⚖️

Understanding Data Skew in Spark

Jul 10, 2025

Overview

This lecture explains data skew in Apache Spark, its causes, impacts, how to detect it, and examples using Spark jobs and the Spark UI.

What is Data Skew?

  • Data skew occurs when data is unevenly distributed across Spark partitions.
  • Some partitions may have much more data than others, causing unequal processing times.

Detecting Data Skew

  • In Spark UI, jobs may be stuck at the last stage due to a large partition.
  • Event timeline shows most partitions finish early, but one takes much longer.
  • Task summary shows a large gap between minimum and maximum task duration, indicating skewed partitions.

Example of Skewed vs.
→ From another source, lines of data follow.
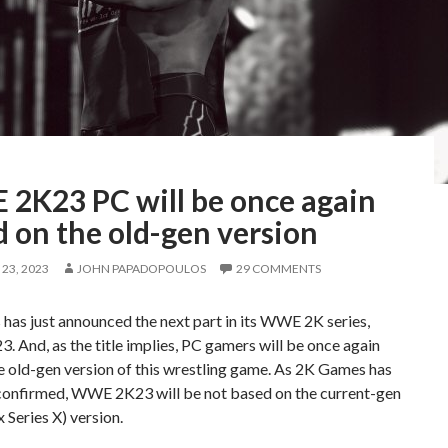
2K23 PC will be once again
 on the old-gen version
23, 2023
JOHN PAPADOPOULOS
29 COMMENTS
as just announced the next part in its WWE 2K series,
And, as the title implies, PC gamers will be once again
e old-gen version of this wrestling game. As 2K Games has
y confirmed, WWE 2K23 will be not based on the current-gen
Series X) version.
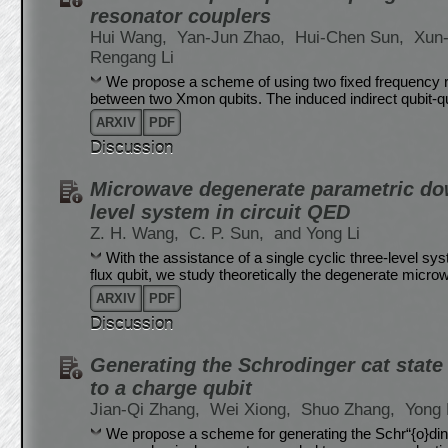
resonator couplers
Hui Wang,
Yan-Jun Zhao,
Hui-Chen Sun,
Xun
Rengang Li
We propose a scheme of using two fixed frequency re
between two Xmon qubits. The induced indirect qubit-qu
ARXIV
PDF
Discussion
Microwave degenerate parametric dow
level system in circuit QED
Z. H. Wang,
C. P. Sun,
and Yong Li
With the assistance of a single cyclic three-level s
flux qubit, we study theoretically the degenerate mic
ARXIV
PDF
Discussion
Generating the Schrodinger cat stat
to a charge qubit
Jian-Qi Zhang,
Wei Xiong,
Shuo Zhang,
Yong 
We propose a scheme for generating the Schr“{o}din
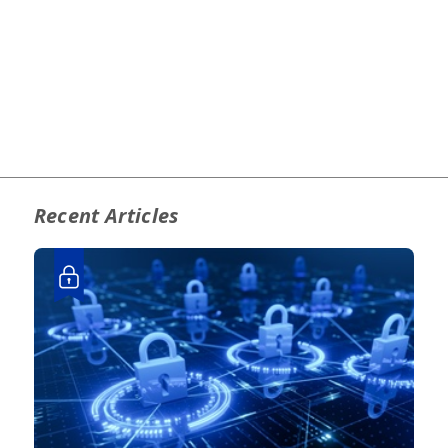
Recent Articles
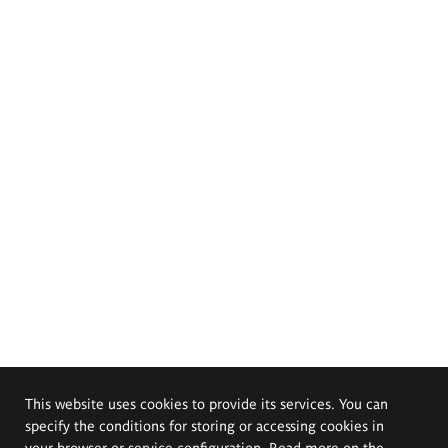
This website uses cookies to provide its services. You can
specify the conditions for storing or accessing cookies in
your browser or service configuration. Read more on the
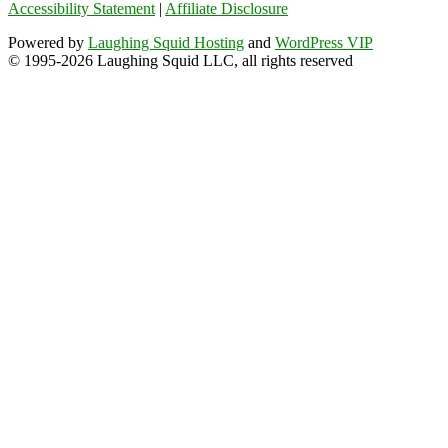
Accessibility Statement
|
Affiliate Disclosure
Powered by
Laughing Squid Hosting
and
WordPress VIP
© 1995-2026 Laughing Squid LLC, all rights reserved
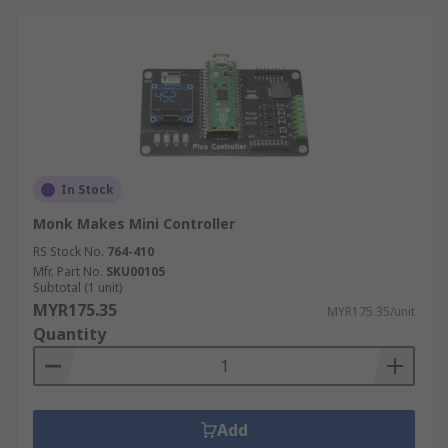
In Stock
Monk Makes Mini Controller
RS Stock No.
764-410
Mfr. Part No.
SKU00105
Subtotal (1 unit)
MYR175.35
MYR175.35/unit
Quantity
Add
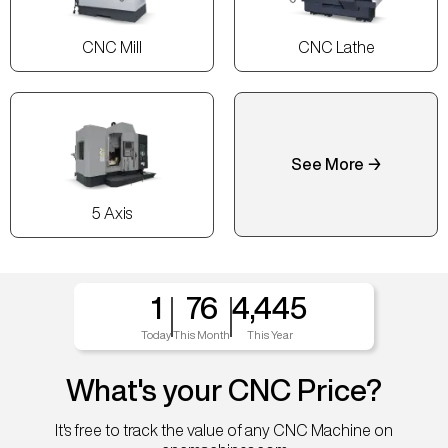
CNC Mill
CNC Lathe
See More →
5 Axis
1
76
4,445
Today
This Month
This Year
What's your CNC Price?
It's free to track the value of any CNC Machine on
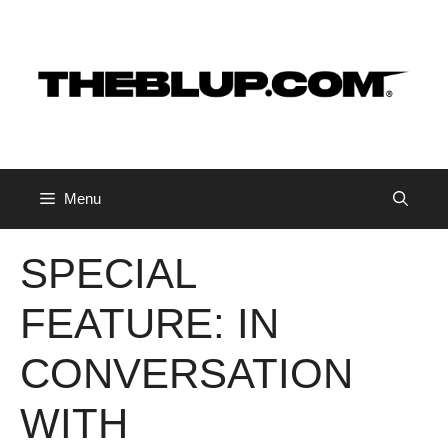
Skip
to
content
Menu
SPECIAL
FEATURE: IN
CONVERSATION
WITH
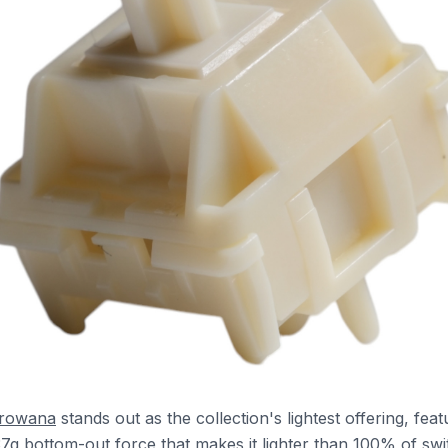
Arowana
stands out as the collection's lightest offering, feat
37g bottom-out force that makes it lighter than 100% of swi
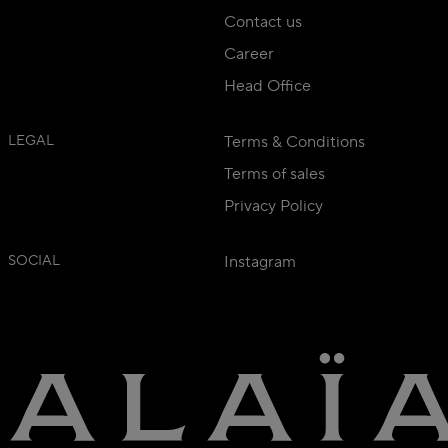
Contact us
Career
Head Office
LEGAL
Terms & Conditions
Terms of sales
Privacy Policy
SOCIAL
Instagram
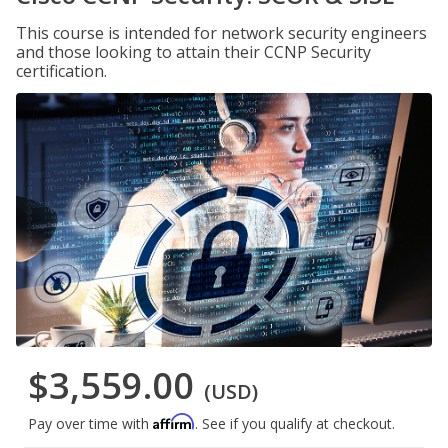
This course is intended for network security engineers
and those looking to attain their CCNP Security
certification.
$3,559.00
(USD)
Affirm
Pay over time with
. See if you qualify at checkout.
Ideal Partitioning

  • If a Spark job has five partitions and one is much larger, only one core processes it while others are idle.
  • In an ideal scenario, data is evenly split and all cores finish at roughly the same time.

Operations Causing Data Skew

  • Aggregation (groupBy): Grouping by a key with uneven frequency (e.g., country with more transactions) causes skew.
  • Join Operations: Joining on a skewed key (e.g., product ID or customer ID) results in partitions with far more data.

Why Data Skew is a Problem

  • Jobs take longer to finish, wasting developer time on debugging.
  • Uneven resource utilization leads to idle resources but continued costs.
  • Risk of out-of-memory errors or data spills, as Spark writes excess data to disk and reads it back, slowing processing.

Examples in Spark

  • Uniform data: Using spark.range and checking partition size shows even row counts per partition.
  • Skewed data: Unioning dataframes with different sizes and repartitioning creates partitions with unequal data.
  • Join with skew: Skewed join keys (e.g., customer ID) result in some partitions taking much longer, visible in Spark UI timelines.

Key Terms & Definitions

  • Data Skew — Uneven distribution of data across partitions in a distributed system.
  • Partition — A subset of data in Spark processed by a single core or executor.
  • Executor — A process launched for an application that runs tasks in Spark.
  • Aggregation — An operation that groups data and applies functions like count or sum.
  • Join Key — The field used to combine two datasets in a join operation.
  • Shuffle — Data redistribution across partitions, usually after operations like groupBy or join.

Action Items / Next Steps

  • Review related videos on AQE (Adaptive Query Execution), broadcast joins, and sorting for data skew solutions.
  • Practice detecting and analyzing data skew in your Spark jobs using the Spark UI.